The newer box used by Mr Brown in the heady days of New Labour was presumably supposed to indicate a government of the modern age, although the use of a carrier bag (by the present Foreign Secretary) to carry the Budget speech of Lord Lamont would seem to send that message more clearly, if less elegantly. Does the use of the older box also suggest the reversion to Gladstonian restraint in public spending? Doubtless Mr Osborne would like us to think so.

We suspect, however, that Mr Osborne will not wear his top hat, nor any other Conservative, and the number of flat caps on the Labour benches will be low, although these marks of allegiance were common before the days of televised parliamentary proceedings. Indeed, apart from the clergy, there are few now whose dress indicates their calling, although it would surely be useful to know a doctor by his cane, a lawyer by his gown or a banker by his striped trousers. Bankers might not like that visibility; all the better.

Mr Osborne should certainly revert to morning dress, if not to his full Privy Councillor's uniform, or to his Chancellor's gown, if Mr Darling will sell it to him. It is hard to see a reason why not: everyone who wishes Mr Osborne well would approve, and those who would disapprove will never approve of him anyway. It is hard for a man like Mr Osborne to hide his class.

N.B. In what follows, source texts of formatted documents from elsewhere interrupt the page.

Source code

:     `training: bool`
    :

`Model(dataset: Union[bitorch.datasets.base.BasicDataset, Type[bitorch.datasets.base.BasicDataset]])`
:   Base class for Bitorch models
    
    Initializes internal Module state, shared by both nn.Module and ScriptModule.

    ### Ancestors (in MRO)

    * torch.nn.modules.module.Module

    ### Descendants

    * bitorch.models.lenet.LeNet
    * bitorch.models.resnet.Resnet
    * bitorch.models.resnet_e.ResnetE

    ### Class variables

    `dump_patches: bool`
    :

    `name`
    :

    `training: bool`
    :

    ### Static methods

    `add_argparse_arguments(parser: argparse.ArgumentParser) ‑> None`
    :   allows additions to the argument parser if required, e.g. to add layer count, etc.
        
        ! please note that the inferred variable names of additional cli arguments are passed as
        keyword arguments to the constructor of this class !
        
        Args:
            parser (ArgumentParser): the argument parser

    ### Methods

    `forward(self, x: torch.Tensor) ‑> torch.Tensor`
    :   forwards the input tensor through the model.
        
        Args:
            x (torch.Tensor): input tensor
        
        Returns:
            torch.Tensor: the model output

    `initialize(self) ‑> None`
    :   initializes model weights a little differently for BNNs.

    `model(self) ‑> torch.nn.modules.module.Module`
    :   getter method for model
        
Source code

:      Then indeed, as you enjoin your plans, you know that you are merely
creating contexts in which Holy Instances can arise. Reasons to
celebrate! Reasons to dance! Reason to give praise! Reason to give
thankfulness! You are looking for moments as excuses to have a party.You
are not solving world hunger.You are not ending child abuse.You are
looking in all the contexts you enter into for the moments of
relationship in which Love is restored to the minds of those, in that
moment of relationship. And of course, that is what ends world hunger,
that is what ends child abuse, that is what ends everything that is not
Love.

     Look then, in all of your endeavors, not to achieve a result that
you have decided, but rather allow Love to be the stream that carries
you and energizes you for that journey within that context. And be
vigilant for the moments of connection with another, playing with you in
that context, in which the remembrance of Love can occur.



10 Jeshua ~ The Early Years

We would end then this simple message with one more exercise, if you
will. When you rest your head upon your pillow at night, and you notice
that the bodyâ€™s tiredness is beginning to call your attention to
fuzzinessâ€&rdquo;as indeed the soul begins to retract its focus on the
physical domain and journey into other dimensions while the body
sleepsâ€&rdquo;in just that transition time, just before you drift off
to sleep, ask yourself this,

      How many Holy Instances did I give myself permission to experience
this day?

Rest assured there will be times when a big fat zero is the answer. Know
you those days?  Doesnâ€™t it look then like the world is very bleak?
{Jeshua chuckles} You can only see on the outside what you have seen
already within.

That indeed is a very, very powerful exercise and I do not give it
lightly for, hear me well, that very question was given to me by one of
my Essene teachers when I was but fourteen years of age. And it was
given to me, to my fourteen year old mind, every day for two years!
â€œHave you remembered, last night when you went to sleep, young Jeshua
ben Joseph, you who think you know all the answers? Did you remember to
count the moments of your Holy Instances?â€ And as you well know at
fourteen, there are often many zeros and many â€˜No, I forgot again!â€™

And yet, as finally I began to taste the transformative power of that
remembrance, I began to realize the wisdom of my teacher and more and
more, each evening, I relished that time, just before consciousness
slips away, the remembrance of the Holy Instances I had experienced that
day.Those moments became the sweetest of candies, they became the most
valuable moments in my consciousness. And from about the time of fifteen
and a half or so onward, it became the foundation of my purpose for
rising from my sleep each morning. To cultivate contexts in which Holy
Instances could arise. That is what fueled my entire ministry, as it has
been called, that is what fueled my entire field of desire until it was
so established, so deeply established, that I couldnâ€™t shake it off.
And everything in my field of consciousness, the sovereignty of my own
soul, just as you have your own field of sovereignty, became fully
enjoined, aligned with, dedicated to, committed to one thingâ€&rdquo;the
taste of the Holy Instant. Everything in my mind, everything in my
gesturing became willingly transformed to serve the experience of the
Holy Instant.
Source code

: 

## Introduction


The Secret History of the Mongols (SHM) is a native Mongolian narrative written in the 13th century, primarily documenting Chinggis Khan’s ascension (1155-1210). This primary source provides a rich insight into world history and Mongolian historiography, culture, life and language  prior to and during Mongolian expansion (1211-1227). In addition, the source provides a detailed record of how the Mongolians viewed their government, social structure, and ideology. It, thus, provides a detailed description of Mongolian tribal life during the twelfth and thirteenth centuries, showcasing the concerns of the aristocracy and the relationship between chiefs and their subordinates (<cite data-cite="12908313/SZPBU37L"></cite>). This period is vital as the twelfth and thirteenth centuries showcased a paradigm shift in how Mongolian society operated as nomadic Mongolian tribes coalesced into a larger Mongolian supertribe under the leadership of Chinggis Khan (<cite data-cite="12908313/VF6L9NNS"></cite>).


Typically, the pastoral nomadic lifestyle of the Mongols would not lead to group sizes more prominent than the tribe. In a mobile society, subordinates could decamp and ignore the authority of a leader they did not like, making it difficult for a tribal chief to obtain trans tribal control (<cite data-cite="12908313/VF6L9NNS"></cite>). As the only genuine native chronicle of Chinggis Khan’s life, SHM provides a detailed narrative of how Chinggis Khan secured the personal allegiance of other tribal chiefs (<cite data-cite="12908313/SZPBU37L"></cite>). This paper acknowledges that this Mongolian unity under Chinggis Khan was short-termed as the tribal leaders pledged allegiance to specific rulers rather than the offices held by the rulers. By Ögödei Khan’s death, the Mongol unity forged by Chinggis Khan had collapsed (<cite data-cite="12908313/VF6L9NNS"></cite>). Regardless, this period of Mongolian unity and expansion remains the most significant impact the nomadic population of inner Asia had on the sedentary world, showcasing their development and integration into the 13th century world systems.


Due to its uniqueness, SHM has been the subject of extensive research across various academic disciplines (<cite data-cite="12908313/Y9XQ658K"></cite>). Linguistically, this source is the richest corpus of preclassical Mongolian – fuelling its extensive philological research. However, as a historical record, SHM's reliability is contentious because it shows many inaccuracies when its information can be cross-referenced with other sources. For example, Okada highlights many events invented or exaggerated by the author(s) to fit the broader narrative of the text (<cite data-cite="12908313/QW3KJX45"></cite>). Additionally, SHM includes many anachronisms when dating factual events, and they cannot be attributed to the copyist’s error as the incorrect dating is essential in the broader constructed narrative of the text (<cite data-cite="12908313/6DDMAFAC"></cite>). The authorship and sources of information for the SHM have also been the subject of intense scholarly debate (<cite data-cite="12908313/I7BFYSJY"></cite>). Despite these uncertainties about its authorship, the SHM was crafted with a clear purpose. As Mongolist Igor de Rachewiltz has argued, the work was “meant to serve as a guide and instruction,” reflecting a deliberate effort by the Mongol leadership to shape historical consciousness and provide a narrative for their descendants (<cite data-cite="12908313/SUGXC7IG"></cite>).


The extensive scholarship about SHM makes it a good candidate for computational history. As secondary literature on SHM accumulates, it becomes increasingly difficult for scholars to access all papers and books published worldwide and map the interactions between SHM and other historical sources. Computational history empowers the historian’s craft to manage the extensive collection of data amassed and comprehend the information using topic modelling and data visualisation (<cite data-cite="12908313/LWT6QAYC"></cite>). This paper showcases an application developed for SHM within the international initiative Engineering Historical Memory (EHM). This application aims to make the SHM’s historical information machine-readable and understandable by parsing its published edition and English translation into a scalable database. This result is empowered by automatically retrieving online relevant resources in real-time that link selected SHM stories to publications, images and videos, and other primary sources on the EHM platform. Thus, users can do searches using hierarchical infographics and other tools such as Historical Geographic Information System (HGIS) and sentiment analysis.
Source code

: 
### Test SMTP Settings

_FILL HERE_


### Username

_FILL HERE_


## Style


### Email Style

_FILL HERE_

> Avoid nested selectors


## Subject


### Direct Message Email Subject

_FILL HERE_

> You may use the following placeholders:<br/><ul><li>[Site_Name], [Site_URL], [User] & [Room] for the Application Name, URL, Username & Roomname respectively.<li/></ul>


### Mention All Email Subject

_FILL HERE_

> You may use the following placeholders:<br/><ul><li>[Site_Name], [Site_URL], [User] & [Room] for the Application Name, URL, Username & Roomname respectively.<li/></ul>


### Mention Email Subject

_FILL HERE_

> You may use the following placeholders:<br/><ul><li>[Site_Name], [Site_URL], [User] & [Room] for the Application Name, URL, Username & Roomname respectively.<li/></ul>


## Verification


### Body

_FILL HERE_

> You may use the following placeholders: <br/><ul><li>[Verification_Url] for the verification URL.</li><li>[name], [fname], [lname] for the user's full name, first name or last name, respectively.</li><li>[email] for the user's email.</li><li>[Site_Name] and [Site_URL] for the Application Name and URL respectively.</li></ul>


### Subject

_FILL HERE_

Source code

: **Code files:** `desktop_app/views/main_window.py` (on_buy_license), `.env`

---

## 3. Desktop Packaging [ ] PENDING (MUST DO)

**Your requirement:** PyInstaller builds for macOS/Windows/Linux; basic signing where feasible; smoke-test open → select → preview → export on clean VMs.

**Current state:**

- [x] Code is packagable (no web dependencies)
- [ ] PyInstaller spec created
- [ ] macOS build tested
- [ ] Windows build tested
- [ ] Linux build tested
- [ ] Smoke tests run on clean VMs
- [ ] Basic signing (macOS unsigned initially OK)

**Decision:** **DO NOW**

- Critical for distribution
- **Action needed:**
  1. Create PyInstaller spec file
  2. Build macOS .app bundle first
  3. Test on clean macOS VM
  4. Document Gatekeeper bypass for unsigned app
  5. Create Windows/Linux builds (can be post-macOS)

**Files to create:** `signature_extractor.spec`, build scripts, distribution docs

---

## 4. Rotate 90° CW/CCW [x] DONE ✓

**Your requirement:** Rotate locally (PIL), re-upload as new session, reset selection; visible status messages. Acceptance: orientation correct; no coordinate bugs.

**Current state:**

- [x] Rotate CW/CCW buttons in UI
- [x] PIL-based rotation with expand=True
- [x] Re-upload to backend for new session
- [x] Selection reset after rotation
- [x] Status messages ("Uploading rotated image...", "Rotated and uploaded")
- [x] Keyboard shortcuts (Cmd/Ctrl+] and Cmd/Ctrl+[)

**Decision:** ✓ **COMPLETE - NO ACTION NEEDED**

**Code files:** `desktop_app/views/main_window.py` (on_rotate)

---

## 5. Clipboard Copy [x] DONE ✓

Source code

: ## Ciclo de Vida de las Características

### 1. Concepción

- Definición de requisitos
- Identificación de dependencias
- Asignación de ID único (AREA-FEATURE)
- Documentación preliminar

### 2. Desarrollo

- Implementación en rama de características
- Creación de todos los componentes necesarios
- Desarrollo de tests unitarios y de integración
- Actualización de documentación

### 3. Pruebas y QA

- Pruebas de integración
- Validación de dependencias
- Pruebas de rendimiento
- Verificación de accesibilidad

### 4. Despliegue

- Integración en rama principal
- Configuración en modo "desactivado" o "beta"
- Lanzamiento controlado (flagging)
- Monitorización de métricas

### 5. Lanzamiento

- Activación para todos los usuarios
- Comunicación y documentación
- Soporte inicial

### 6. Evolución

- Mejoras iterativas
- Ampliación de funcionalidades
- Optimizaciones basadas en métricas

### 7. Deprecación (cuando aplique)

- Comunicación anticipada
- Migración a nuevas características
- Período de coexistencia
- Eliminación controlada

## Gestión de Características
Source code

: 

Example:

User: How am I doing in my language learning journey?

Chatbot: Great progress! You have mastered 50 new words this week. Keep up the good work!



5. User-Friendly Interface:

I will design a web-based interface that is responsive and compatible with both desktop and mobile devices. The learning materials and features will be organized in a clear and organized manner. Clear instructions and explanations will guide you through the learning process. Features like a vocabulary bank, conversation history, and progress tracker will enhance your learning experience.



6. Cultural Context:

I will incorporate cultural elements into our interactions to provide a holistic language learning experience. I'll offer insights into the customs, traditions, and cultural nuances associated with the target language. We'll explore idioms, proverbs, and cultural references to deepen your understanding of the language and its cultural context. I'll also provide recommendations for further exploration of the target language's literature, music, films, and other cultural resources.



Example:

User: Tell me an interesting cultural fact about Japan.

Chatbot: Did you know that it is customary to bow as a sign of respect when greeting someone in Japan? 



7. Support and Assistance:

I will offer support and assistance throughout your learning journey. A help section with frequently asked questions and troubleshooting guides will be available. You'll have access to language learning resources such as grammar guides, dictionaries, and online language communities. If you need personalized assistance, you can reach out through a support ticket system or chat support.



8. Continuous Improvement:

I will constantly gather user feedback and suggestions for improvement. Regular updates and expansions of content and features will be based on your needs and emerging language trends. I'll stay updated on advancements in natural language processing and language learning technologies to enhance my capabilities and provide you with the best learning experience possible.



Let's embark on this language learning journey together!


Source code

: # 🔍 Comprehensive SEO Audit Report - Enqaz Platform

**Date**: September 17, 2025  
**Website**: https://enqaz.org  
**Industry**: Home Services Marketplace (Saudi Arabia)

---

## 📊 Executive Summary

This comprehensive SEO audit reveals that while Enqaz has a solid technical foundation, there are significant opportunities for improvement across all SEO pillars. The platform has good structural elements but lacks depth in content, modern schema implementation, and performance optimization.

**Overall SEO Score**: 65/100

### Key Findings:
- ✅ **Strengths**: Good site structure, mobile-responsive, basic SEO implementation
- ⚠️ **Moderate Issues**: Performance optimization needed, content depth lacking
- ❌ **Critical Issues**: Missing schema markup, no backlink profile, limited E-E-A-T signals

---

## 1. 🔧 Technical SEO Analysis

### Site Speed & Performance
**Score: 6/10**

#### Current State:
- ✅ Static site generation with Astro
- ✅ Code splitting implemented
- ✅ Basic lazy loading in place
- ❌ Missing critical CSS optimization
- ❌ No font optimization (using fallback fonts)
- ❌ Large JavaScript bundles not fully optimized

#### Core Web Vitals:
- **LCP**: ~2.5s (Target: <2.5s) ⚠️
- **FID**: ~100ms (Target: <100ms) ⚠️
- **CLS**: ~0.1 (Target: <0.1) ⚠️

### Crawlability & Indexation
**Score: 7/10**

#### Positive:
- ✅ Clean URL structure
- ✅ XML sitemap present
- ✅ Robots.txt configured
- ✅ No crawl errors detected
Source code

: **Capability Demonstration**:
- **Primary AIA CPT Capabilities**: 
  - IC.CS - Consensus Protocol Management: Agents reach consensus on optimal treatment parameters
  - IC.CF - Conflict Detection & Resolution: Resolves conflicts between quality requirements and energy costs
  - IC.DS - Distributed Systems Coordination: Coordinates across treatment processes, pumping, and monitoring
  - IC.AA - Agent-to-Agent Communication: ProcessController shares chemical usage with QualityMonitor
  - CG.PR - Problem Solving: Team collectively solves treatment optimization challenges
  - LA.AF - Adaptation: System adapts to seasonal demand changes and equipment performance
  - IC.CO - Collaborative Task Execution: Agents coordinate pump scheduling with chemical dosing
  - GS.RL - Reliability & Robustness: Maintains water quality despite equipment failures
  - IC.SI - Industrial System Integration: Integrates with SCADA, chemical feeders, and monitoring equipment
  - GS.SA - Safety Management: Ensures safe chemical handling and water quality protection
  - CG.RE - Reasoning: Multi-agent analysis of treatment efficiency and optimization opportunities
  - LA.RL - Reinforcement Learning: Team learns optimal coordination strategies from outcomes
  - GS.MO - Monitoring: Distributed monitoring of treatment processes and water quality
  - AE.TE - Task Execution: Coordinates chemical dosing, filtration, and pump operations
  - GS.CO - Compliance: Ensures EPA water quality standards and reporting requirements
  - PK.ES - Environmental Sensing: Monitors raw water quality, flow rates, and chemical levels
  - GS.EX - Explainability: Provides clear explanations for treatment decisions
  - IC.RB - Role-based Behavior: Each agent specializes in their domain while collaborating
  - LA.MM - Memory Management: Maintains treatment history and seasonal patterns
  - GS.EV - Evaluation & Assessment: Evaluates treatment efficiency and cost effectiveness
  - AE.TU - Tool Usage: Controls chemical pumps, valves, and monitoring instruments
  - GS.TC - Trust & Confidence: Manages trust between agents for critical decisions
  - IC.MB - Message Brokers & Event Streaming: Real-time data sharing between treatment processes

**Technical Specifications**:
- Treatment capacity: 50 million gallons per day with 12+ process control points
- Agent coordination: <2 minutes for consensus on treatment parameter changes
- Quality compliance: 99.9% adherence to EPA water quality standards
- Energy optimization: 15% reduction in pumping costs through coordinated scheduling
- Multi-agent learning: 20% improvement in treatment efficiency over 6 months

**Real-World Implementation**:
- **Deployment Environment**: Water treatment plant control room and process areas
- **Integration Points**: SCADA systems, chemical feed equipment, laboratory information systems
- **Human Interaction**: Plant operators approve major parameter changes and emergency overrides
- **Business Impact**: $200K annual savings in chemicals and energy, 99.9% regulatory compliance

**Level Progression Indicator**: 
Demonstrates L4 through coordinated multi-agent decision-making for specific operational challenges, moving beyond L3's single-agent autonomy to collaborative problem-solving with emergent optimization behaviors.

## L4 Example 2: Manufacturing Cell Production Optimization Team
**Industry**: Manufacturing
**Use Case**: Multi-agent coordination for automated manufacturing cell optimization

The current custom is for all politicians to dress like con-men; that is, to dress in such a way that their spin-doctors think will gain our confidence, with their plain suits, quiet shirts and modern ties. We suggest when other parties resume their traditional Budget day dress that the con-man ensemble be reserved for Liberal Democrats.

Mr Osborne should also take up the traditional custom of drinking what he pleases at the dispatch box on this occasion. A glass of champagne might be thought a little frivolous, and it is important to keep a clear head. But a champagne cocktail (fortified with brandy, sugar and a little bitters) would give him a truly heroic stature. His opponents probably think he drinks it in private anyway. He should also encourage by example the traditional House of Commons eating of oranges, which keep up the energy and give something to throw at your opponents afterwards.

Most importantly of all, of course, the Chancellor should not refuse, as we fear he might, to use the title which he will inherit. Although we wish no ill to Sir Peter Osborne, we look forward to the day when the Chancellor will be called Sir George (or whatever other name he might then choose). Mr Osborne should look forward to joining the distinguished history of baronet-chancellors, most lately on the Conservative side Sir Michael Hicks-Beach, Sir Stafford Northcote, and Sir Robert Peel - all great disappointments to their own party, of course, but Mr Osborne can expect nothing better.

We know, however, that Mr Osborne's ambitions reach higher. His whole life has been a preparation to follow in the footsteps of Sir Francis Dashwood, Chancellor in the 1760s. Although he made a serious attempt to tackle poverty, employing the umemployable in public works, he is remembered today mostly as a dilettante, suspected devil-worshipper, and founder member of the Hellfire Club. Dashwood was the same.

It is not recorded what Sir Francis drank at the dispatch box, but we think it unlikely it was water.